## EXERCISE DETAILS
Return, from the lines below, each one that includes the word "Soin".

## DATA FOR REVIEW
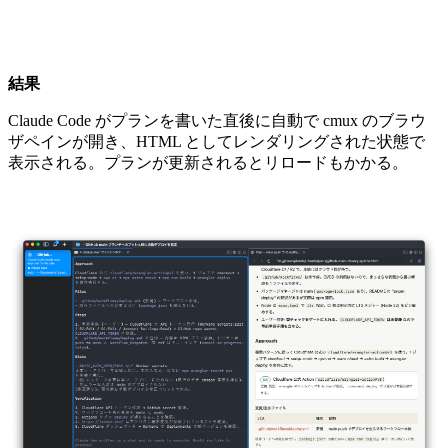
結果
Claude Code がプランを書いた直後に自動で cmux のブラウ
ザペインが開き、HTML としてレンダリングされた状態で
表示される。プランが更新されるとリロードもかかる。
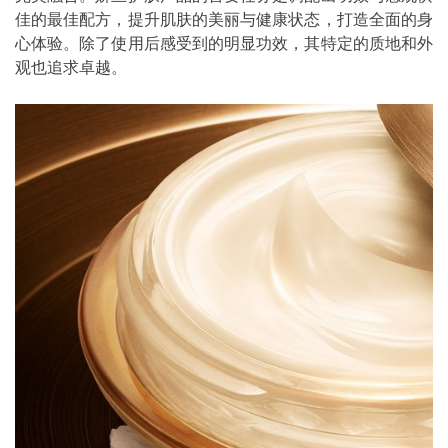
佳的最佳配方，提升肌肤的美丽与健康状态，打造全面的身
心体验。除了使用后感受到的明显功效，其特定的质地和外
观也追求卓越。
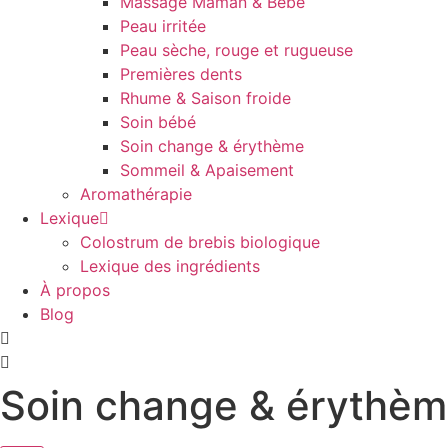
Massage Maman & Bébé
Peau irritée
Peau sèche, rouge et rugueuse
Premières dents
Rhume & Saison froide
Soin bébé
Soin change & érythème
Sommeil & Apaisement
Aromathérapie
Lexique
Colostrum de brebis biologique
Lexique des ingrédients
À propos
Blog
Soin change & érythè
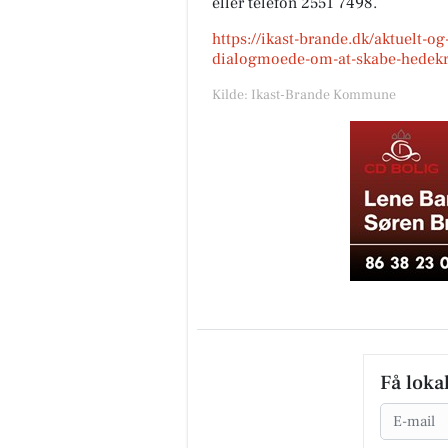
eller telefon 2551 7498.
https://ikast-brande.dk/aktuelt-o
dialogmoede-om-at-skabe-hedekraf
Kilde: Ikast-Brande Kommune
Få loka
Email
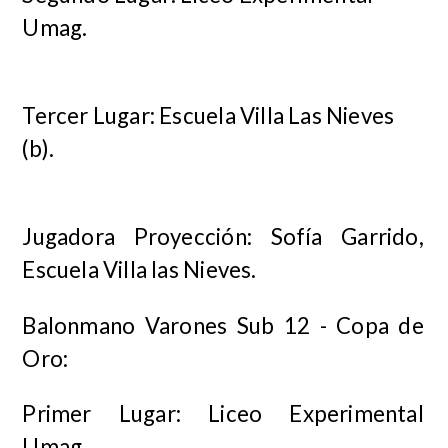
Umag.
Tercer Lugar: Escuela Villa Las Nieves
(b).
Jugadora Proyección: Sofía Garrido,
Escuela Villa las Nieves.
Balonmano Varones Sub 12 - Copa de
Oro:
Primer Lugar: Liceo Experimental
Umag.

---

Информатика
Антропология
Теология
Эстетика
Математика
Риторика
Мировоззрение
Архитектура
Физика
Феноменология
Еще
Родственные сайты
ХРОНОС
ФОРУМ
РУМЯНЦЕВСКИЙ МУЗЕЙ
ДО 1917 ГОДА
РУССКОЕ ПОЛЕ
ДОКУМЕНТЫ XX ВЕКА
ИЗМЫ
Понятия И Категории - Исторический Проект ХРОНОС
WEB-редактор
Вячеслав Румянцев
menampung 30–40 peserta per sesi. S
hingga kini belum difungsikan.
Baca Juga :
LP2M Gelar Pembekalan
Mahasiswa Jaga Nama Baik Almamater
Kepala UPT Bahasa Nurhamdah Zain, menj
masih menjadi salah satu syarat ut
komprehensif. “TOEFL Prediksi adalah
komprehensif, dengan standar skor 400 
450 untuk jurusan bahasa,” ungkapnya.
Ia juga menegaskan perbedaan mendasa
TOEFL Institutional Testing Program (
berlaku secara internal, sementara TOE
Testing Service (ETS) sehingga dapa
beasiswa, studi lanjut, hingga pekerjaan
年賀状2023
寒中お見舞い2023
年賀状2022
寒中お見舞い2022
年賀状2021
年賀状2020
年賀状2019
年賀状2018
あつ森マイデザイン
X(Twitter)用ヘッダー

## YOUR RESPONSE
Soin bébé
Soin change & érythème
Soin change & érythè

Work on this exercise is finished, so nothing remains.